クニ・トシロウ氏のいたずら描き展

漫画家の田代しんたろうさんの質問に答える
クニ・トシロウ氏

 アニメディレクターで漫画家のクニ・トシロウ氏の作品展「まんが油屋熊八・クニトシロウいたずら描き展」が25日まで、別府大学33号館歴史文化総合研究センター(別府大学附属博物館)2階展示ホールで開催している。開館時間は、平日が午前9時から午後4時30分、土曜日は午前9時から午後0時30分、日曜日は休館。入場無料。
 クニ氏は、「おそ松くん」「オバケのQ太郎」といった全国的に有名なアニメ作品の演出にかかわり、「笑ゥせぇるすまん」などの監督を務めた。また、自らも漫画を描き「津波からふるさとを守った浜口梧陵 歴史マンガ『稲むらの火』」などの作品がある。2005年より同大学文学部教授となり、そのころから「別府観光の父」油屋熊八翁に興味を持ち、伝記絵本を作成。同展示では、油屋翁にかかわる作品と、最近書き留めた時事ネタ作品を「いたずら描き」と称して展示している。

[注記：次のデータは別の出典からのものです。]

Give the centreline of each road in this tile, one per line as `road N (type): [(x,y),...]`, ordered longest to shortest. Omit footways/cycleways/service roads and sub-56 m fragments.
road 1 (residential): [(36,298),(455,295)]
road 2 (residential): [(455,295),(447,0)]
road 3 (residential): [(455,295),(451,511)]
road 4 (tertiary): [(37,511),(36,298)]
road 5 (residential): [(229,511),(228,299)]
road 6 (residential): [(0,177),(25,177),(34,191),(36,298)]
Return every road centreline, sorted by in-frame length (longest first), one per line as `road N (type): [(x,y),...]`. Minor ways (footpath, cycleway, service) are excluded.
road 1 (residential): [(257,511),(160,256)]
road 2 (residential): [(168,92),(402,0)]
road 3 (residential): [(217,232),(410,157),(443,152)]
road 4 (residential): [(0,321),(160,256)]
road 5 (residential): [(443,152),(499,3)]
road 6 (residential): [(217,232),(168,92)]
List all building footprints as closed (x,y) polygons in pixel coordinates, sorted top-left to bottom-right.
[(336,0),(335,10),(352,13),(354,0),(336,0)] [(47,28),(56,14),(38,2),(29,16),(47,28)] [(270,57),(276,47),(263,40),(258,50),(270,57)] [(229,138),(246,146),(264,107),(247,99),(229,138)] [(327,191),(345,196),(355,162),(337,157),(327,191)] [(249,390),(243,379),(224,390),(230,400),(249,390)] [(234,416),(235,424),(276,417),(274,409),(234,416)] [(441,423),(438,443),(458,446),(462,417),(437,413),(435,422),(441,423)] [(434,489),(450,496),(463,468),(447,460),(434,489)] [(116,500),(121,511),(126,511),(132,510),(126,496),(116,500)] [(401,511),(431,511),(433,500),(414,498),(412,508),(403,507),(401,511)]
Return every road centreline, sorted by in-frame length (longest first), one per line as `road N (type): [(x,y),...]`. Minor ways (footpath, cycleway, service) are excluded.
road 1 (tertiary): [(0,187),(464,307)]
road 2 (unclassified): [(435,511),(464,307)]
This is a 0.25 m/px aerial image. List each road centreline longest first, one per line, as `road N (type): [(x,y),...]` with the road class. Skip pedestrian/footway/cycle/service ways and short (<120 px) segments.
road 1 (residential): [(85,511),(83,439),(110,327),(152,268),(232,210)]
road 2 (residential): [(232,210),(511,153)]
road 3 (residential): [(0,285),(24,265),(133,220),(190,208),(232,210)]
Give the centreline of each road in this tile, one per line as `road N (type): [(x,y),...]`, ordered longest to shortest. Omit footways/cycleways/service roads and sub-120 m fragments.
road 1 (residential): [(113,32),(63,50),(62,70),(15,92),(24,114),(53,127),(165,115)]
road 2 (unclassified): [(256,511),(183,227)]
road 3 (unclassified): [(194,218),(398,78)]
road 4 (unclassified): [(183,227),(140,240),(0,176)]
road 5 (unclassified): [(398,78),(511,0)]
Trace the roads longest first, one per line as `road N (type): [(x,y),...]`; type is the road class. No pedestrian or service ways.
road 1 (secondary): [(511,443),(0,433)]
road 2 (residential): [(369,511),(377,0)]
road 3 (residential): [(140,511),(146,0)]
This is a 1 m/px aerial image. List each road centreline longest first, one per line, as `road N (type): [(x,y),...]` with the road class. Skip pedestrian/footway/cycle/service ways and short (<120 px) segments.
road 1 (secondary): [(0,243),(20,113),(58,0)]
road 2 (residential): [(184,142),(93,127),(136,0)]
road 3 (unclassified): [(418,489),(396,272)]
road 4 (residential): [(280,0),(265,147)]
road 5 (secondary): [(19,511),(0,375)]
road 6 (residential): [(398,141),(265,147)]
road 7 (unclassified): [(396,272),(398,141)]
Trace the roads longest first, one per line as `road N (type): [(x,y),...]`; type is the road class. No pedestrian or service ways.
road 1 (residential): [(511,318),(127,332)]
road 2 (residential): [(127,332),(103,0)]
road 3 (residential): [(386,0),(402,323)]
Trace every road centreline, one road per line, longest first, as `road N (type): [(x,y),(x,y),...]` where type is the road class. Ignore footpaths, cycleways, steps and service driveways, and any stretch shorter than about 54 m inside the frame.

 初日の6日午後1時30分、オープニングイベント「クニ・トシロウが語るまんが人生」が同所であり、約30人が参加した。
 漫画家の田代しんたろうさんが「一番最初に、どういうマンガを描きだしたのですか」と質問をし、クニ氏が「一番最初は似顔絵だね。最初は吉田茂さん」と答えた。田代さんが「田河水泡さんの真似をしたとかはありましたか」の質問に、クニ氏は「ありましたね。そのころは手塚治虫さんと二大双璧の杉浦茂さんが大好きで、影響を受けた」と述べた。また早稲田大学の漫研時代の話や、実は弁護士を目指していたこと、「笑ゥせぇるすまん」の監督をしたときの話として「あの作品は、米谷良和監督のセンスが抜群だった。声優の大平透さんで成功した。あれは藤子作品でマイナーだった。40歳ぐらいのとき、藤子Ⓐ先生の安孫子素雄さんと麻雀をしていたとき『黒ィせぇるすまんを任せてください』と言ったら『うん、いいよ。だけどクニちゃんね、今はダメだよ。10年後だよ』と言われた。そして10年後、電話がかかり『クニちゃん、あれアニメになるから頼むぞ』と言われた」と秘話を明かした。
 イベント終了後、質疑応答もあり、参加者からの質問にも丁寧に答えていた。
 11日まではクニ氏が在館し、展示販売している作品の購入者や似顔絵代(1500円)を支払った人に、干支入りの似顔絵を描くサービスをしている。